16. ve 17. yüzyılda insanlığın o güne kadar sağlanmış bilimsel gelişmeleri, kökeninden değiştirecek, eski anlayışları silip atacak, bilimsel gelişmeler olmuştur. Kuşku yok ki bilimsel gelişmişliği sağlayan belirgin bilim adamları ise, Keppler, Vesalius, Newton, Leibnitz, Bacon, Copernicus, Galileo ve diğerleridir.

Bilimsel gelişmişlik sosyal, hukuksal alanda da art arda yeniliklere sebep olmuştur. Örneğin, Fransa’da 1789’da ‘İnsan Hakları Bildirgesi’ yayımlanıyor. O güne kadar insanlık tarihinin geçirdiği en ileri kilometre taşıdır. O dönemde pek çok devlet bu gelişmelerin dışındaydı. Osmanlı da öyle. Ne var ki Avrupa’da gerçekleşen bu devrimi ülkemiz üç yüz yıl sonra Kemalist Devrimle yakalayabilmiştir. Dünyada mevcut, elli yedi İslam ülkesi arasında Türkiye’yi yıldız yapan bu devrimdir. Diğer ülkelerin şansızlığı, bir Mustafa Kemal’lerinin olmayışıdır. Aydınlık yüzlü tarihsel ve kültürel gelenekten yoksun bir halktan eksik oluşlarıdır. Ülkemiz kendisini, ortaçağın kör karanlığından çekip çıkaran bu devrime çok şey borçludur. Aydınlığın ışığını üç yüz yıl geriden yakalayıp ta, Avrupa ülkelerini aşan gelişmeler sağlamak ise dürüstçe söyleyelim bir mucizedir. Örneğin kadına, eşitlik, kimlik ve seçme seçilme hakkını Avrupa’dan çok önce Türkiye verdi. Bu uygar gelişmişlikle neden övünmeyelim.

Ne var ki ülkemiz bilimsel devrimini tamamlamış Avrupa ve diğer ülkelerle, henüz bu aydınlığı yakalayamamış İslam ülkeleri arasında kalmıştır. Her geçen gün bizi diğer İslam ülkelerine benzetmeye çalışan güçler, Cumhuriyeti orasından, burasından kemirmeye çalışmaktadır.
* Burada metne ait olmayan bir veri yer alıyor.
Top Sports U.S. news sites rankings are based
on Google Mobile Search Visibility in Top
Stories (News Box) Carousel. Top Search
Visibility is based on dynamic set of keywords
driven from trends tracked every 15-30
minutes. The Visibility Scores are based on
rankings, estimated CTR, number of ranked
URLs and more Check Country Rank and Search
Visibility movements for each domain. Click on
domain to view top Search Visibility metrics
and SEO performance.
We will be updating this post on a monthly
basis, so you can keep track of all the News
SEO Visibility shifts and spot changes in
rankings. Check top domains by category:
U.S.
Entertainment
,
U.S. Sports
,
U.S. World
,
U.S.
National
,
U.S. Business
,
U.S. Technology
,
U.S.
“Matematikten önce, cihat öğrenmeliyiz” söylemleri tarihin tekerleğini geriye döndürme girişimidir. Fen bilimleri ve bilimsel alandaki okullar azaltılırken, imam hatip okullarını kat kat artırarak çağı yakalama olanağı kesinlikle yoktur. Örneği de yoktur. Günlük siyasi menfaatlerin sarmalında, bilimsel eğitime, “aklı, vicdanı ve irfanı hür” eğitime sırtını dönmek, bizi başarıya değil, olsa olsa uçurumun kenarına götürür.

İnanıyoruz ki ‘sel akıp yatağını bulacaktır’. Yine inanıyoruz ki ‘Güneş balçıkla sıvanamayacaktır’, tarihin tekerleği de, geriye döndürülemeyecektir. Olansa kaybolan zamana ve gecikmeye olacaktır.